Au premier abord

  • 25. juillet 2017
  • air du temps
  • Pas de commentaire

Il faut imaginer un couple d’iraniens arrivant en touriste à Genève pour quelques jours. Et des genevois qui leur proposeraient immédiatement, après les salutations d’usage, et de joyeuses propositions de selfies, de venir partager le temps d’un soir un repas chez eux, puis de rester dormir pour la nuit, et si leur cœur leur en dit, de jouer à des jeux de cartes ou de dés à n’en plus finir, avec une petite raclette à partager, tout simplement. Pour leur faire plaisir, ils seraient même allés chercher un peu d’eau de rose ou de cardamone, afin d’agrémenter leur thé, pensant que cela leur rappellerait leur pays : délicate attention.

Il faut imaginer notre couple d’iraniens se faisant interpeller sans cesse par des Genevois curieux leur demandant : que pensez-vous de nous, de notre gouvernement, quel regard portez-vous sur nous ? Quelles sont les raisons qui vous portent à la défiance, lesquelles au rapprochement ? Pour nous, les peuples c’est une chose, les gouvernements une autre. Et vous : qu’en pensez-vous ? Des enfants viendraient tester leur anglais et aussi leurs rudiments de farsi, des étudiants diraient fièrement : je fais des études d’anthropologie, je rêve d’aller étudier à Shiraz pour mieux connaître vos traditions.

Il faut imaginer des Genevois curieux, sans jugements, s’intéressant fièrement au regard que porte l’autre sur eux, essayant de mettre en avant ce qu’ils connaissent de la culture de l’autre, par exemple, en vrac : Persépolis, la révolution de 1979, la culture ancestrale des dattes, l’inégalé savoir-faire iranien en matière de tapis. Et… ah oui, cette équipe nationale de football avec ce fameux Ali Daei, quel buteur ! L’équipe nationale se qualifiera sûrement pour la prochaine coupe du monde en Russie, avec la Suisse on espère !

Quelques généralités bien sûr, des clichés aussi, voire des erreurs manifestes.
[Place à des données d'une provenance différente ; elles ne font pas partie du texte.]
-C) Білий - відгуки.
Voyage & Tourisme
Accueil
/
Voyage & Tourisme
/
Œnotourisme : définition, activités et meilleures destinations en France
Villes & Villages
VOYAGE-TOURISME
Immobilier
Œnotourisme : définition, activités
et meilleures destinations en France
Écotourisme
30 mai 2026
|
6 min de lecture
Certains penseront que les perses sont des arabes, pas des chiites mais des sunnites. Ils auront autant de peine à situer Qom ou Kerbala sur une carte qu’ils seraient choqués qu’un perse ne puisse pointer Paris ou Marseille sur une mappemonde, ou confonde Switzerland avec Sweden, quand pour eux le Kurdistan est uniquement une affaire interne turque.

Ils se souviendront de quelques vieilles images de la guerre Iran-Irak du début des années 80 jusqu’à la fin de celles-ci -plus d’un million de morts- mais auront la retenue de ne pas trop insister dessus, se rappelant vaguement le rôle que l’Europe y a joué, armant Saddam Hussein jusqu’aux dents, pour le lâcher sur son voisin. Ils n’auront pas forcément envie qu’on leur rappelle les têtes des martyres qui jalonnent sur des kilomètres les entrée des villes perses avec les bouilles de bambins et d’adolescents s’étant fait démembrer dans les tranchées d’Abadan.

On préférera évoquer Winkelried et Guillaume Tell, en  rappelant les épopées de Nicolas Bouvier et son usage du monde, les lacis de la route de la soie, ou que la Mésopotamie a été le berceau de l’humanité et la Perse son biberon, que de nombreux Suisses : Anne-Marie Schwarzenbach, Ella Maillart ont traversé ce pays charnière pour aller en Orient, et l’ont loué.

Il faut imaginer les Genevois s’interrogeant sur les coutumes de leurs hôtes : pourquoi les femmes mettent le voile chez eux, que pensent-il d’un pays de 8 millions d’habitants : est-il plus facile à gouverner qu’un de 80, sachant que la population de la Suisse entière n’atteint pas la moitié de celle de Téhéran… comment survivre au désert, irriguer la terre ? Il faut imaginer ces Genevois habité d’une curiosité discrète, et d’une modestie simple devant la culture de l’autre.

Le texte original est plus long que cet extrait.